I recently acquired my baby pictures from my mother because I wanted to scan and archive them. I started to go through the photos and realized a bunch I can remember having as a child were missing. We moved a lot when I was young so I’m sure they got lost in the shuffle. I realized that I was extremely disappointed those images were lost; there was no back up of them. I have the memory but no artifact; my memory of the event isn’t gone but the proof that it happened was.
I started to also think about how my memory of the event was also informed by the documentation of it, especially when the event was so long ago. Memory is a tricky thing, it’s full of holes and it’s not guaranteed to be there forever. The memory of my moment was framed by the document or artifact of the moment. This is not a new idea; it’s just how history works. But the questions nag, what happens when the document is lost; what really happened; how can we be sure?

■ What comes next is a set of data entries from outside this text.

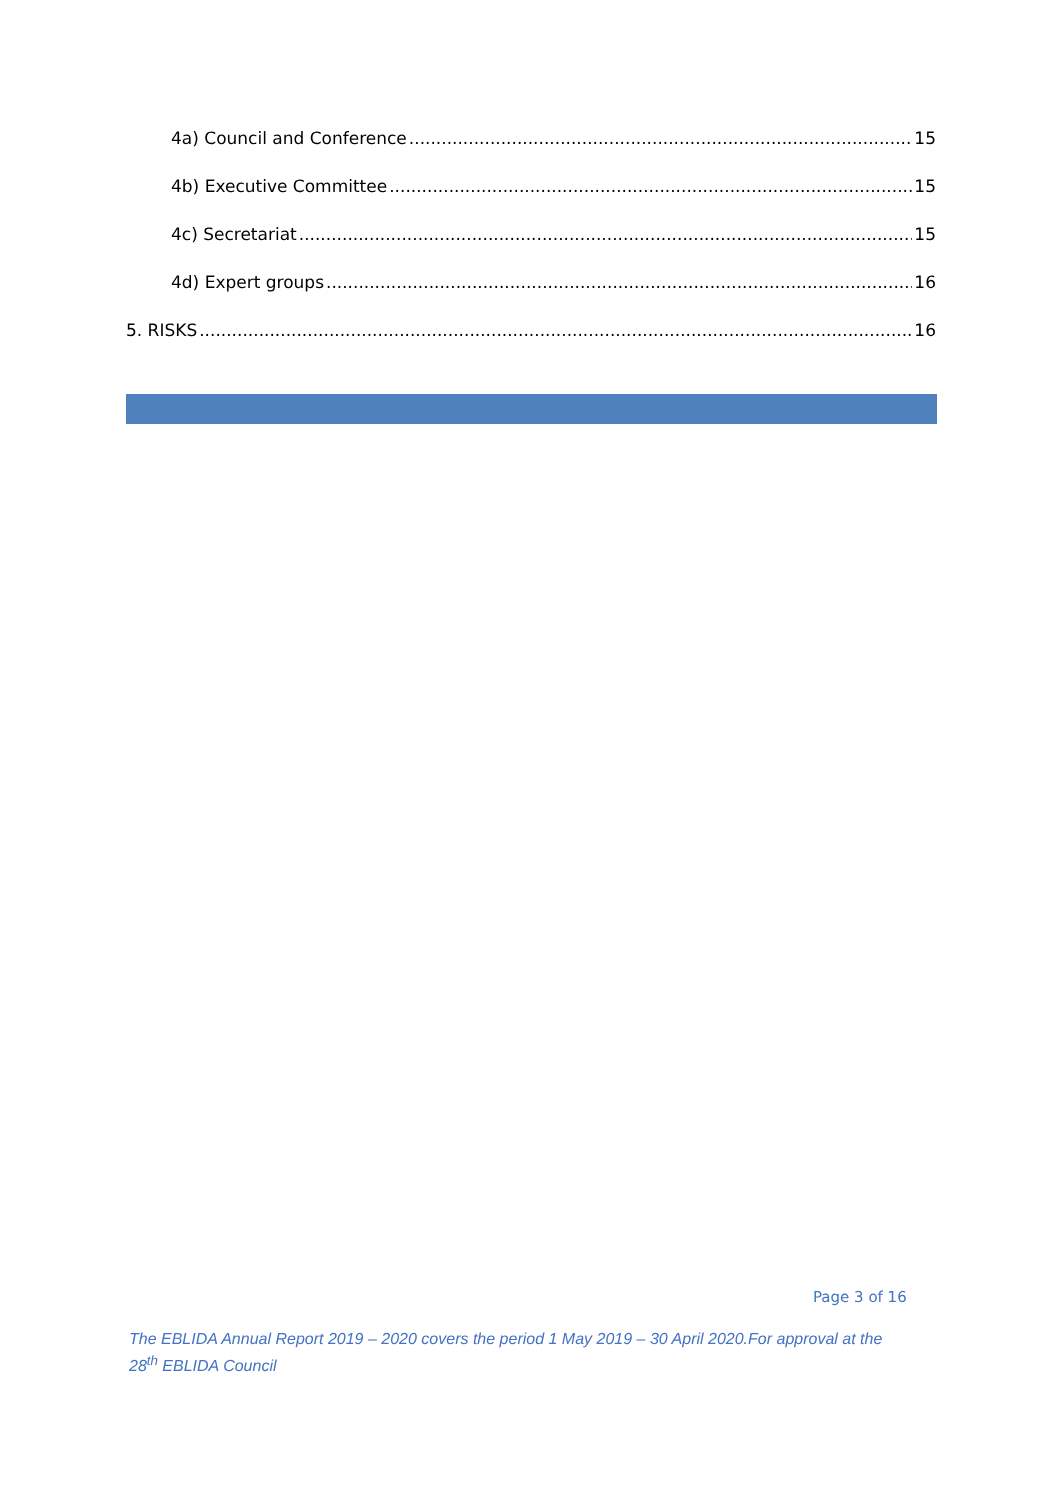4a) Council and Conference 15
4b) Executive Committee 15
4c) Secretariat 15
4d) Expert groups 16
5. RISKS 16
Page 3 of 16
The EBLIDA Annual Report 2019 – 2020 covers the period 1 May 2019 – 30 April 2020.For approval at the 28<sup>th</sup> EBLIDA Council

We now have a digital world that replicates the images we’ve captured and shared. We have back ups of our files; Our back ups have backups. These documents are not hard to store or move, so in essence, we are loosing less information now. It still remains to be seen what this new way of archiving means. I already have trouble finding what I’m really looking for in the junkyard/mall of Internet search providers. They style of the cuts are mechanical, all of the original information is still there but there is some distortion.
When I approach these found photographs I think about the people in them and the person who took them. Each one is unique; the framing of the shots is various based on the “style” of the person documenting, the event, as well as their interaction with the subjects in the photos as well as both of their relationship to the technology. These photos were not intended to be art but documents of memories. Now that the document of the memories have been lost by the subjects and the photographer, I can’t help but think about how their memory of the moment will change without the framework. Just as I had experienced in my own relationship with my missing photographs, I had a memory of the event and a memory of the documentation of the event. Now that I was missing the documentation I had the realization that not only had a I lost the moment but I had also lost the framework of the moment as well as the physical proof that moment existed.
I find these images at flea markets and antique stores. I sift through them and find the ones that emotionally appeal to me. I quickly scan and grab them intuitively. When I sit down to cut them up I stare at them for a long time and really consider the images. I think about the past and the present and how they relate to the future. I make some stylistic cuts depending on the mood that the image projects to me, which is essentially a projection of myself onto the image. It’s an anonymous collaboration. The document is now skewed. The memory has changed and so has the document. The photograph as well as any other document is never an accurate depiction of truth.
History is collaboration with memory and how artifacts are brought forward.